IPFire on the ALIX.2D13

Finally, I decided to go for IPFire to upgrade the legacy 54 Mbit/s WLAN. Basically, the project names the following minimum requirements:

  • i586-compatible CPU with 1 GHz, alternatively a supported ARM board
  • 1 GB memory

IPCop memory consumption

In accordance with this, the ALIX.2D13 lacks resources because it only offers 500 Mhz CPU and 256 MB memory. In the official IPFire board I spotted some signatures telling me that the board is still suitable for running the most recent version. I also talked to the users in the IRC channel (#ipfire on irc.freenode.net). They told me that the board might still be useable when disabling some of the services such as proxy server or the IDS system.

Beside conventional ISO images, you will also find prepared images for devices with serial console in the project's download area. You will need such an image for some ALIX products as some of them are missing VGA ports.

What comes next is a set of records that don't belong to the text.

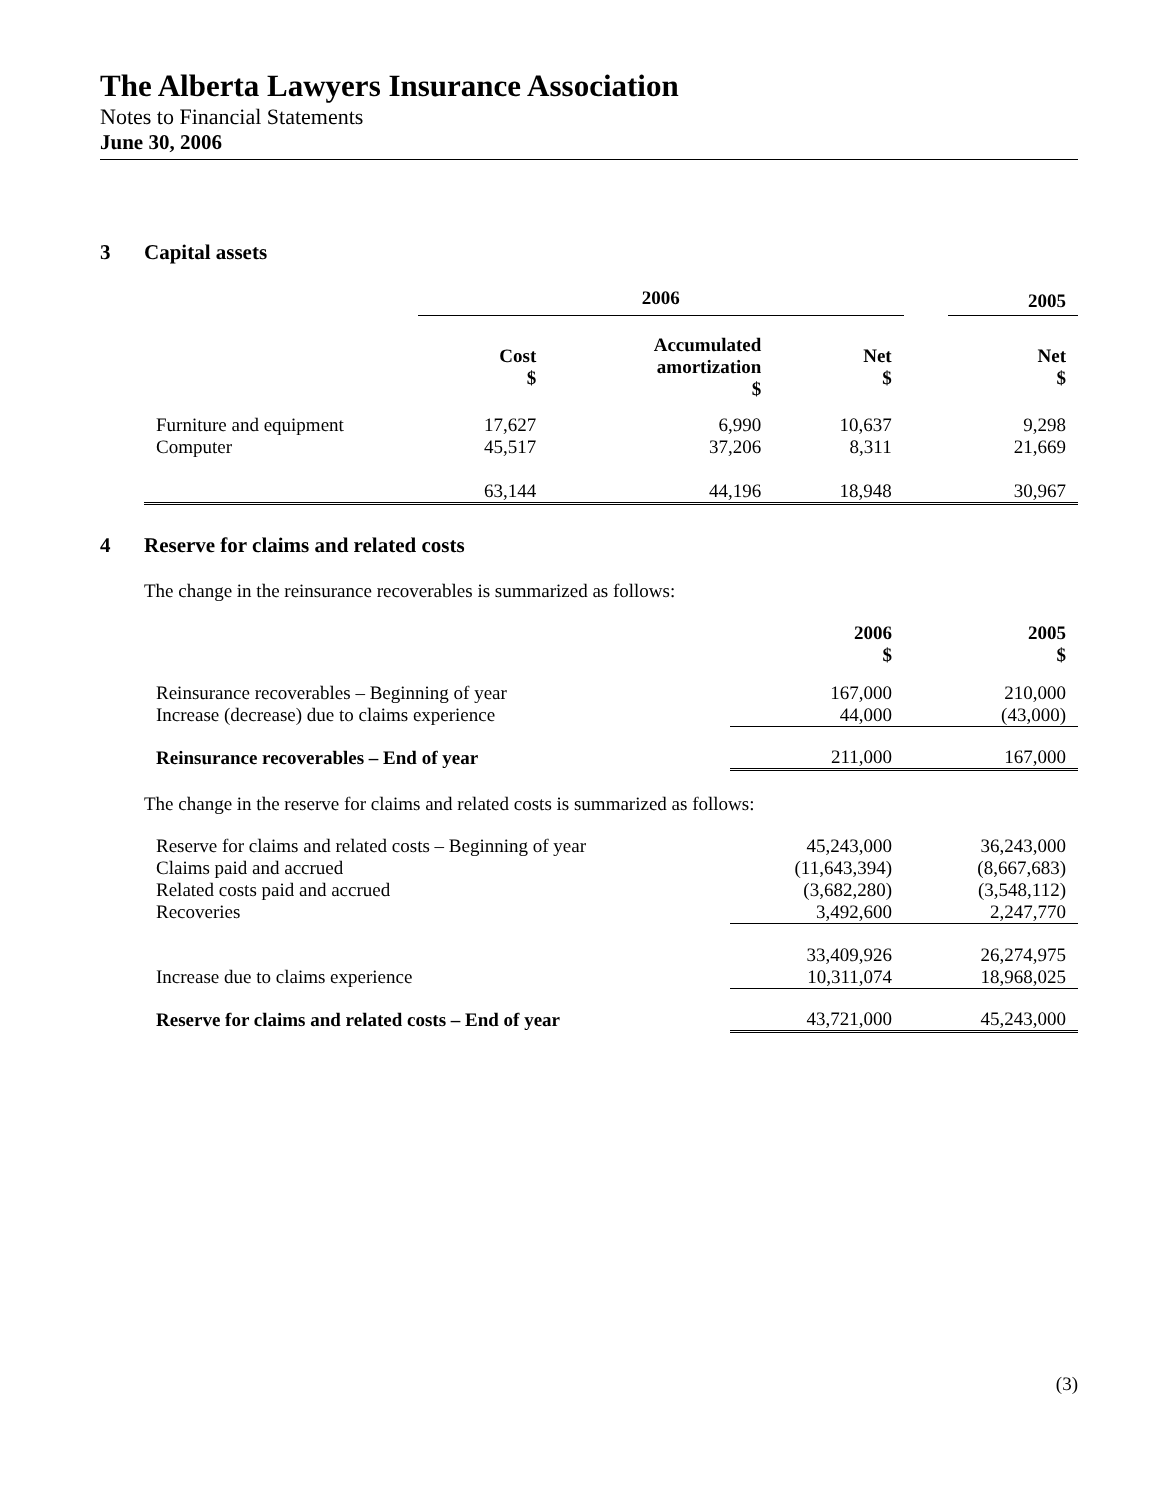The Alberta Lawyers Insurance Association
Notes to Financial Statements
June 30, 2006
3 Capital assets
| | 2006 | | | | 2005 |
| --- | --- | --- | --- | --- | --- |
| | Cost $ | Accumulated amortization $ | Net $ | | Net $ |
| Furniture and equipment | 17,627 | 6,990 | 10,637 | | 9,298 |
| Computer | 45,517 | 37,206 | 8,311 | | 21,669 |
| | 63,144 | 44,196 | 18,948 | | 30,967 |
4 Reserve for claims and related costs
The change in the reinsurance recoverables is summarized as follows:
| | 2006 $ | 2005 $ |
| Reinsurance recoverables – Beginning of year | 167,000 | 210,000 |
| Increase (decrease) due to claims experience | 44,000 | (43,000) |
| Reinsurance recoverables – End of year | 211,000 | 167,000 |
The change in the reserve for claims and related costs is summarized as follows:
| Reserve for claims and related costs – Beginning of year | 45,243,000 | 36,243,000 |
| Claims paid and accrued | (11,643,394) | (8,667,683) |
| Related costs paid and accrued | (3,682,280) | (3,548,112) |
| Recoveries | 3,492,600 | 2,247,770 |
| | 33,409,926 | 26,274,975 |
| Increase due to claims experience | 10,311,074 | 18,968,025 |
| Reserve for claims and related costs – End of year | 43,721,000 | 45,243,000 |
(3)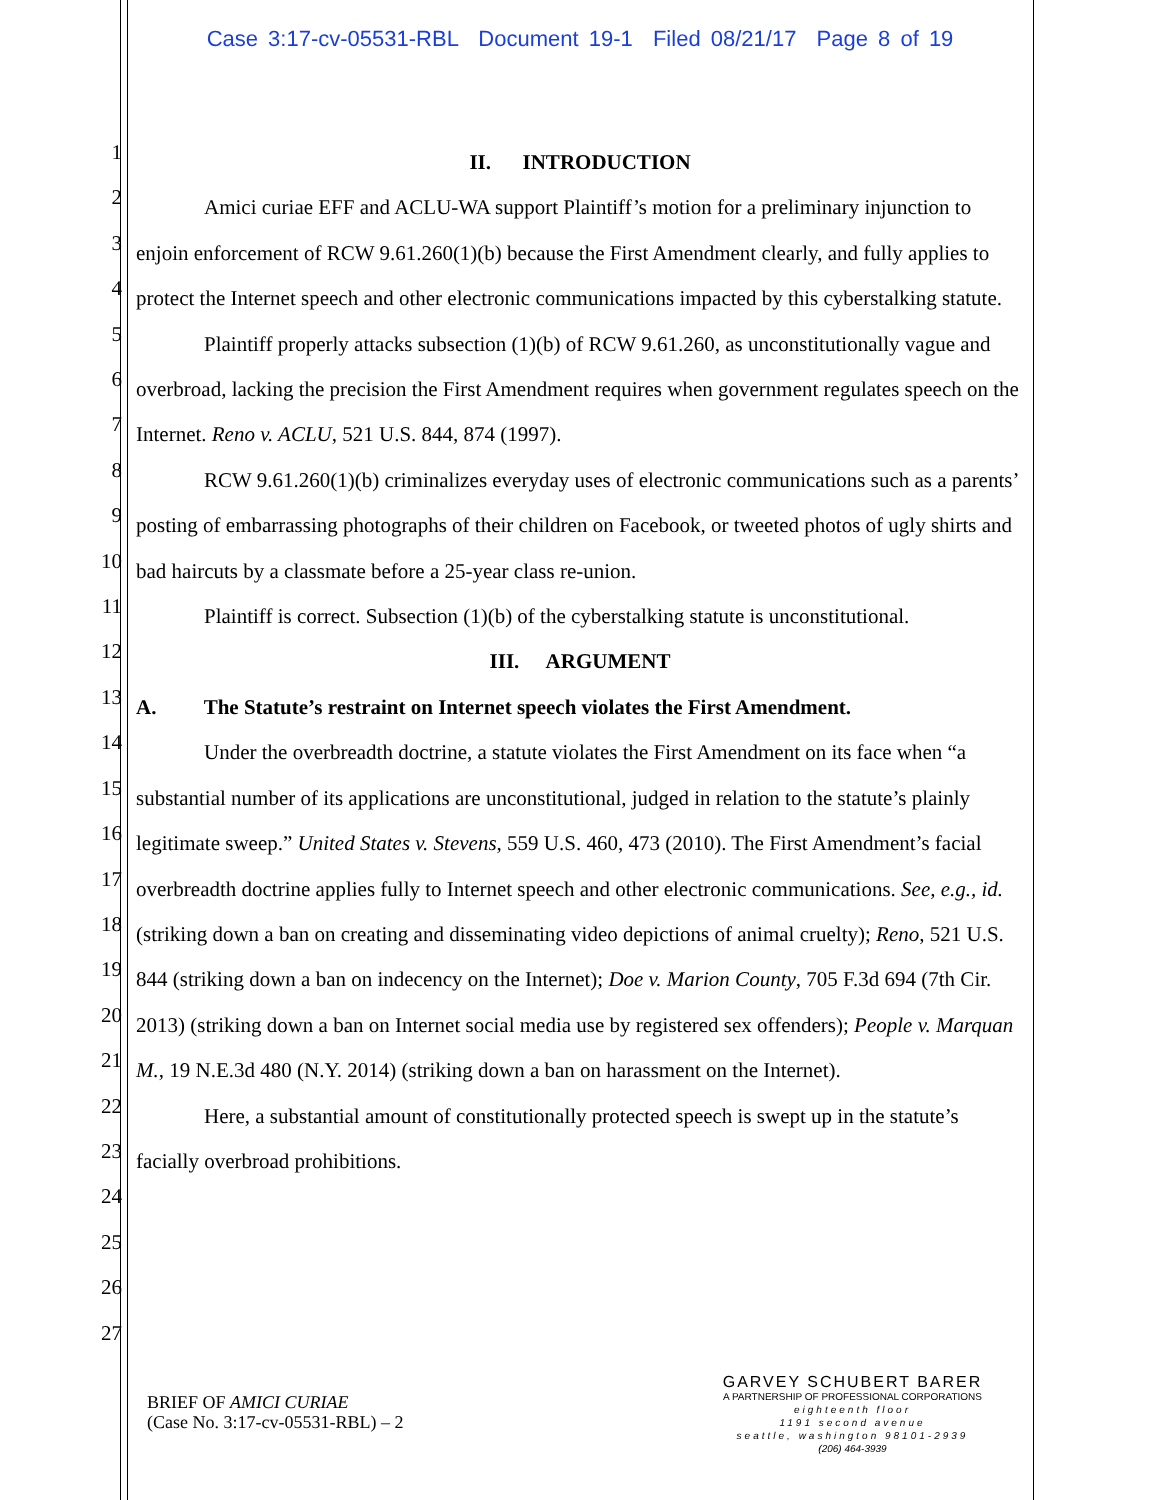Case 3:17-cv-05531-RBL Document 19-1 Filed 08/21/17 Page 8 of 19
1
2
3
4
5
6
7
8
9
10
11
12
13
14
15
16
17
18
19
20
21
22
23
24
25
26
27
II. INTRODUCTION
Amici curiae EFF and ACLU-WA support Plaintiff’s motion for a preliminary injunction to enjoin enforcement of RCW 9.61.260(1)(b) because the First Amendment clearly, and fully applies to protect the Internet speech and other electronic communications impacted by this cyberstalking statute.
Plaintiff properly attacks subsection (1)(b) of RCW 9.61.260, as unconstitutionally vague and overbroad, lacking the precision the First Amendment requires when government regulates speech on the Internet. Reno v. ACLU, 521 U.S. 844, 874 (1997).
RCW 9.61.260(1)(b) criminalizes everyday uses of electronic communications such as a parents’ posting of embarrassing photographs of their children on Facebook, or tweeted photos of ugly shirts and bad haircuts by a classmate before a 25-year class re-union.
Plaintiff is correct. Subsection (1)(b) of the cyberstalking statute is unconstitutional.
III. ARGUMENT
A. The Statute’s restraint on Internet speech violates the First Amendment.
Under the overbreadth doctrine, a statute violates the First Amendment on its face when “a substantial number of its applications are unconstitutional, judged in relation to the statute’s plainly legitimate sweep.” United States v. Stevens, 559 U.S. 460, 473 (2010). The First Amendment’s facial overbreadth doctrine applies fully to Internet speech and other electronic communications. See, e.g., id. (striking down a ban on creating and disseminating video depictions of animal cruelty); Reno, 521 U.S. 844 (striking down a ban on indecency on the Internet); Doe v. Marion County, 705 F.3d 694 (7th Cir. 2013) (striking down a ban on Internet social media use by registered sex offenders); People v. Marquan M., 19 N.E.3d 480 (N.Y. 2014) (striking down a ban on harassment on the Internet).
Here, a substantial amount of constitutionally protected speech is swept up in the statute’s facially overbroad prohibitions.
BRIEF OF AMICI CURIAE
(Case No. 3:17-cv-05531-RBL) – 2
GARVEY SCHUBERT BARER
A PARTNERSHIP OF PROFESSIONAL CORPORATIONS
eighteenth floor
1191 second avenue
seattle, washington 98101-2939
(206) 464-3939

After backing up my previous IPCop installation, I flashed the most recent image on the CF card of my ALIX. Happily, the installation was very easy - it reminded me a lot on the IPCop process. The overhauled web interface adopted from IPCop also simplifies the migration. The equipped 300 Mbit/s WLAN card of my router worked out of the box - bloody brilliant!


IPFire memory consumption

Focussing on the performance for 2 weeks, I was unable to see any worsening. I copied some systems graphs from IPCop and compared them with IPFire. Like already mentioned, I'm not using any proxy servers or IDS services. In comparison with IPCop 2.x I can see a slightly higher memory consumption - but memory resources are also more caching. So - even if the IPFire projects recommends more hardware resources, a ALIX.2D13 board can still be a good firewall for smaller networks if you're disabling some services. In my network, I'm serving at about 20 clients - but for bigger production environments I would go for more powerful hardware.

I was kinda amazed that a nearly 10 years old board (production began in 2007) can still be used as router. It's also cool that the hardware survived the long-term usage at all. Somewhere in the future, I'm thinking about upgrading to a apu1d4 board, to focus on proxy servers. Especially the possibility of using a mSATA SSD would be great in this use-case.

If you're looking for a more innovative Linux distribution for routers, you really should have a look at IPFire.